> _Prompt_: Output the data word for word, dropping every image.

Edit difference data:

◇ ◇ ◇ ◇

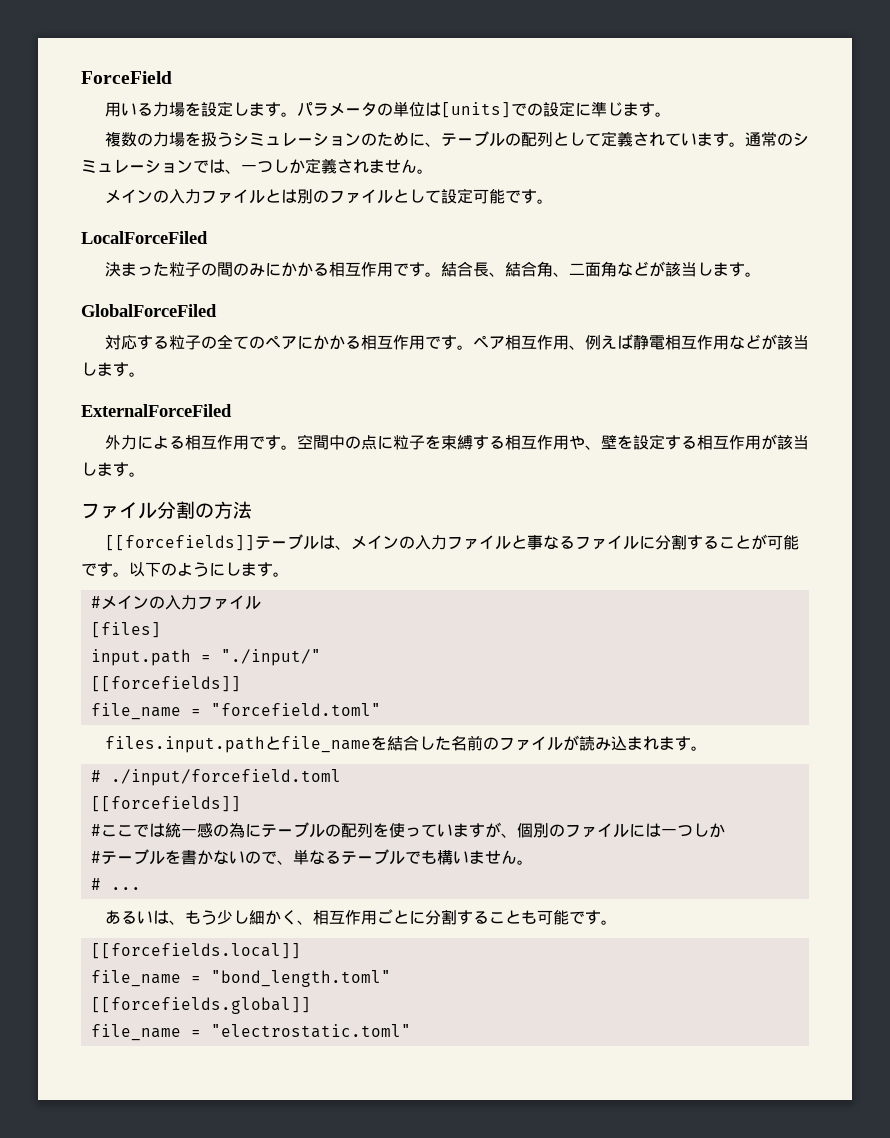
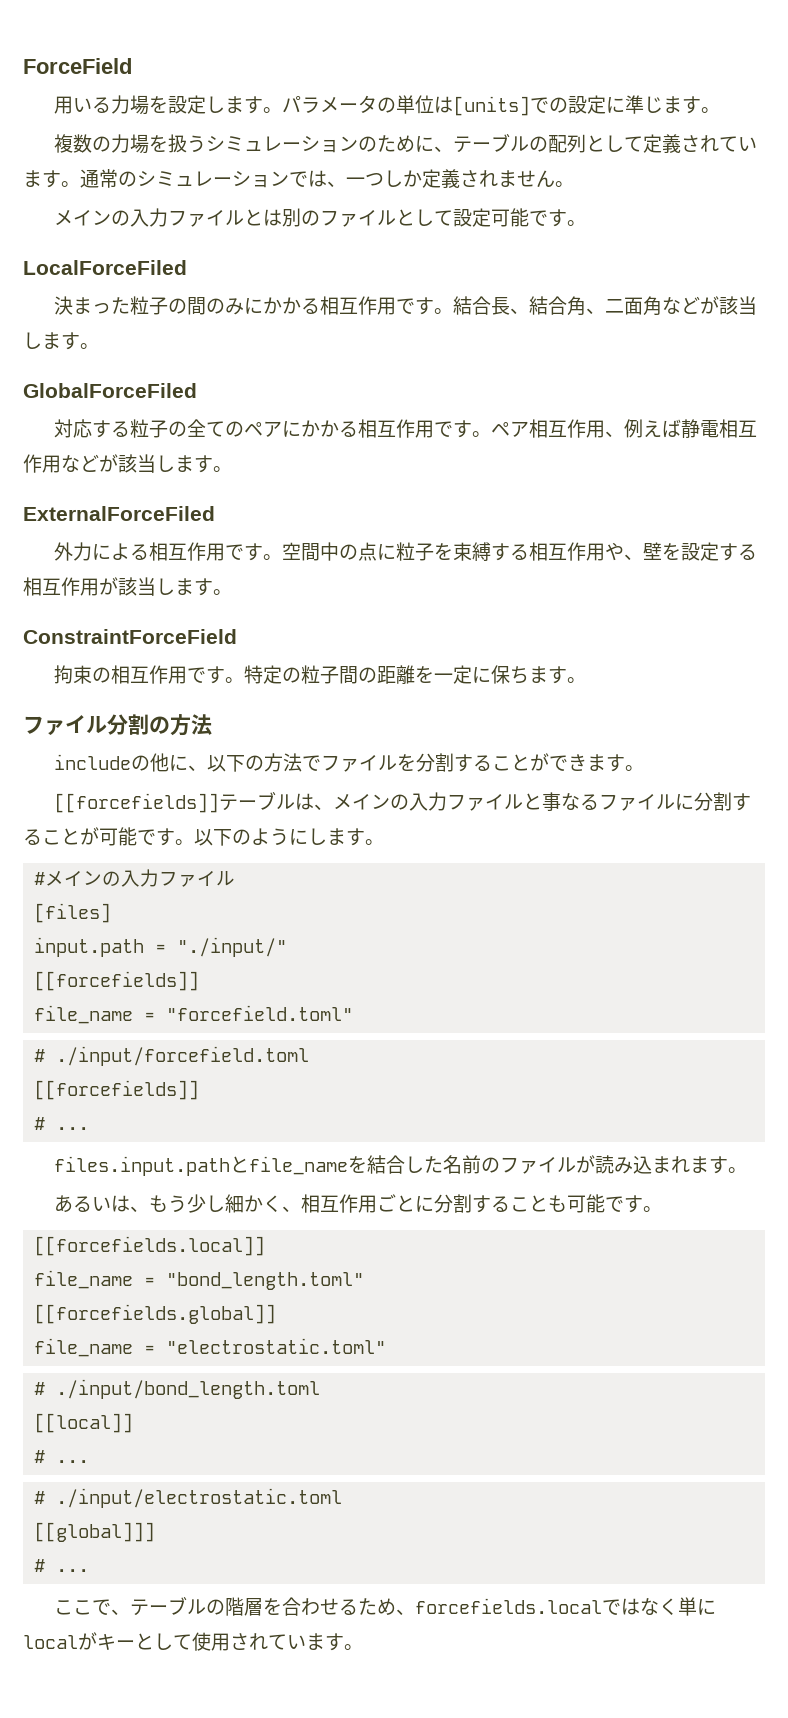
(145, 474) none -> [23,629,237,644] [54,665,587,684] // ConstraintForceField // 拘束の相互作用です。特定の粒子間の距離を一定に保ちます。
(252, 510) none -> [54,753,645,772] // includeの他に、以下の方法でファイルを分割することができます。
(381, 709) none -> [34,1046,310,1066] [34,1080,200,1100] [34,1117,90,1130] // # ./input/forcefield.toml // [[forcefields]] // # ...
[90,769,341,786] [90,796,241,812] [90,822,725,838] [90,849,533,865] [90,878,141,890] // # ./input/forcefield.toml // [[forcefields]] // #ここでは統一感の為にテーブルの配列を使っていますが、個別のファイルには一つしか // #テーブルを書かないので、単なるテーブルでも構いません。 // # ... -> (748, 1170) none
(411, 1031) none -> [34,1379,321,1399] [34,1413,134,1433] [34,1450,90,1463] [34,1488,343,1508] [34,1522,156,1542] [34,1559,90,1572] [54,1596,717,1616] [23,1632,363,1651] // # ./input/bond_length.toml // [[local]] // # ... // # ./input/electrostatic.toml // [[global]]] // # ... // ここで、テーブルの階層を合わせるため、forcefields.localではなく単にlocalがキーとして使用されています。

◇ ◇ ◇ ◇

> _Your solution_:
(145, 474) none -> [23,629,237,644] [54,665,587,684] // ConstraintForceField // 拘束の相互作用です。特定の粒子間の距離を一定に保ちます。
(252, 510) none -> [54,753,645,772] // includeの他に、以下の方法でファイルを分割することができます。
(381, 709) none -> [34,1046,310,1066] [34,1080,200,1100] [34,1117,90,1130] // # ./input/forcefield.toml // [[forcefields]] // # ...
[90,769,341,786] [90,796,241,812] [90,822,725,838] [90,849,533,865] [90,878,141,890] // # ./input/forcefield.toml // [[forcefields]] // #ここでは統一感の為にテーブルの配列を使っていますが、個別のファイルには一つしか // #テーブルを書かないので、単なるテーブルでも構いません。 // # ... -> (748, 1170) none
(411, 1031) none -> [34,1379,321,1399] [34,1413,134,1433] [34,1450,90,1463] [34,1488,343,1508] [34,1522,156,1542] [34,1559,90,1572] [54,1596,717,1616] [23,1632,363,1651] // # ./input/bond_length.toml // [[local]] // # ... // # ./input/electrostatic.toml // [[global]]] // # ... // ここで、テーブルの階層を合わせるため、forcefields.localではなく単にlocalがキーとして使用されています。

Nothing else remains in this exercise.